Dossier jobs étudiants

Pas touche au salaire minimum !

Le 8 mars prochain, votons et faisons voter NON au projet de loi de la droite patronale qui s’en prend au salaire minimum légal genevois.

Référendum ● La majorité de droite du Grand Conseil, avec l’appui du patronat, part en guerre contre le salaire minimum légal accepté en votation populaire en 2020 par 58 % des votant-e-s. Le projet de loi adopté par le Grand Conseil, fallacieusement intitulé « pour que les jobs d’été continuent d’exister », s’en prend frontalement et brutalement aux revenus des étudiant-e-s. Au prétexte de manque d’expérience et de soi-disant « faible productivité », les étudiant-e-s pourront être rémunér-e-s 18,44 frs/h plutôt que 24,59 frs/h durant les vacances scolaires et académiques. Derrière cette attaque injustifiable au revenu des étudiant-e-s, c’est au principe même du salaire minimum légal que s’en prend la droite patronale. Une attaque qu’il est impératif de repousser dans les urnes le 8 mars prochain, par un NON massif des travailleuses et travailleurs.

NON à la précarité étudiante

Pour beaucoup d’étudiant-e-s, travailler durant les vacances est devenu une nécessité économique pour péniblement boucler leur budget annuel. Comme l’indique l’Office fédéral de la statistique, en moyenne 42 % du revenu des étudiant-e-s résulte d’une activité rémunérée. Et sans surprise, cette part augmente avec l’âge : pour les étudiant-e-s entre 26 et 30 ans, le salaire représente 58 % du revenu, et même 75 % pour les 31-35 ans.

Tandis que tout augmente, loyers, assurances maladie, alimentation, habillement, matériel et autres taxes d’études, la précarité étudiante est malheureusement déjà une réalité pour nombre d’entre-eux-elles. Or, la période de vacances scolaires ou académique est justement l’occasion d’exercer une activité à plein temps essentielle pour faire face à certaines dépenses. Réduire leur salaire de 25 % durant ces périodes amputerait leurs revenus de plusieurs milliers de francs et aggraverait leur précarité.

NON au chantage à l’emploi et au dumping salarial

« Mieux vaut un job sous-payé que pas de job du tout », voilà l’éternelle justification patronale à tous leurs abus. Ce chantage à l’emploi est non seulement inacceptable, mais ne repose sur aucune étude sérieuse et indépendante qui démontrerait que les « jobs d’étudiant-e-s » auraient disparu à cause du salaire minimum légal.

Et alors que la droite reconnaît qu’il ne serait pas juste de baisser les salaires durant le reste de l’année, pourquoi cela deviendrait-il tout à coup acceptable pendant l’été ou les fêtes de fin d’année ? Non seulement la droite n’a évidemment aucune réponse à cette question, mais avec cette loi, les employeurs pourraient de surcroît remplacer leur personnel ordinaire par des étudiant-e-s 25 % moins chers-ères durant ces périodes. Une aubaine pour les patrons, et qui porte un nom : sous-enchère salariale !

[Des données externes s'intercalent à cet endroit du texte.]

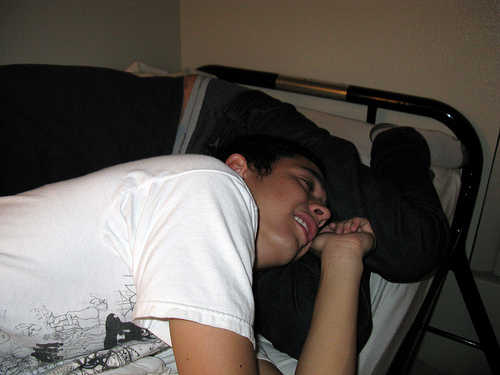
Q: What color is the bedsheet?
A: White.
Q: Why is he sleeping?
A: He is tired.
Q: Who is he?
A: A boy.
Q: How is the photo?
A: Clear.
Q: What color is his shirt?
A: White.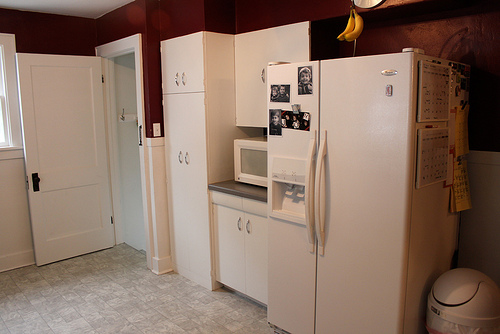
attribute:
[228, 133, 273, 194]
microwave — white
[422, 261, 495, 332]
trash can — white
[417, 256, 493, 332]
trash can — white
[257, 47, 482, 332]
refrigerator — white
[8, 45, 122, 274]
door — white, open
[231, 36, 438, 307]
fridge — white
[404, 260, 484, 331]
can — white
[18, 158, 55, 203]
knob — black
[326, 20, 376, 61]
bananas — yellow 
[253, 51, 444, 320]
refrigerator — white 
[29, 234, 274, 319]
floor — white , grey 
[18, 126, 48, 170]
handle — Dark 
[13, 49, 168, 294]
door — white 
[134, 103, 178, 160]
switch — white 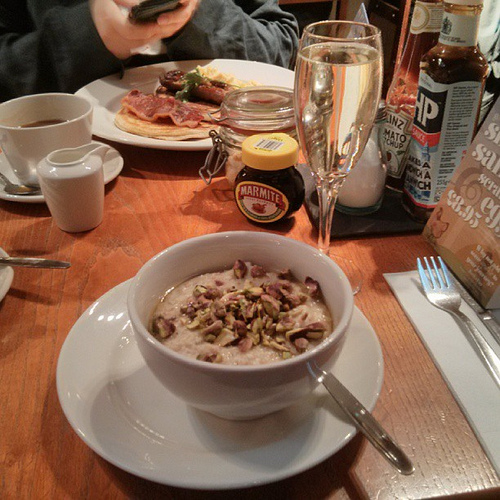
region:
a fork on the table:
[413, 252, 498, 420]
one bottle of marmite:
[231, 128, 308, 230]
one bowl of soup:
[124, 223, 357, 427]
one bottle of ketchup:
[381, 1, 441, 196]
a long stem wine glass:
[291, 12, 386, 252]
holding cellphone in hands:
[84, 1, 204, 61]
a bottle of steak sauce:
[405, 0, 491, 217]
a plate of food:
[71, 51, 291, 153]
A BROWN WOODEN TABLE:
[2, 48, 497, 498]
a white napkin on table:
[381, 252, 498, 480]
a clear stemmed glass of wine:
[295, 14, 380, 254]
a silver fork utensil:
[409, 245, 496, 402]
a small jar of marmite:
[226, 133, 308, 228]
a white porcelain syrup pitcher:
[32, 136, 107, 233]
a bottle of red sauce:
[389, 2, 486, 218]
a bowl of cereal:
[132, 236, 353, 413]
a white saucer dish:
[51, 266, 388, 488]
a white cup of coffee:
[1, 86, 128, 206]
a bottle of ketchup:
[369, 4, 446, 188]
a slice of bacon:
[122, 85, 222, 136]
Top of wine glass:
[295, 17, 383, 45]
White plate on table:
[83, 340, 138, 436]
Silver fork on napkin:
[416, 246, 465, 339]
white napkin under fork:
[396, 266, 417, 311]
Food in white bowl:
[151, 284, 261, 330]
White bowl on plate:
[175, 370, 240, 399]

Après les étudiant-e-s, à qui le tour ?

La droite ne supporte pas l’idée d’un salaire minimum légal. Elle essaie par tous les moyens d’affaiblir ce droit, au prétexte d’une « moindre productivité » ou d’une « faible expérience ». Or, à titre d’exemple, un-e étudiant-e-s qui bosse sur une terrasse durant l’été n’est pas moins productif-ve qu’un-e employé-e régulier-ère. Quant à la faible expérience professionnelle ou l’absence de qualification, c’est justement les travailleurs-euses dans cette situation que protège le salaire minimum légal.

C’est donc au principe même du salaire minimum, qui garantit un revenu digne pour les moins qualifié-e-s, que la droite s’attaque. Alors après les étudiant-e-s, à qui le tour ?

Le 8 mars, stoppons l’attaque de la droite et du patronat contre le salaire minimum légal conquis en 2020 par les travailleuses et travailleurs genevois-es. Votons NON au rabais sur les jobs d’étudiant-e-s.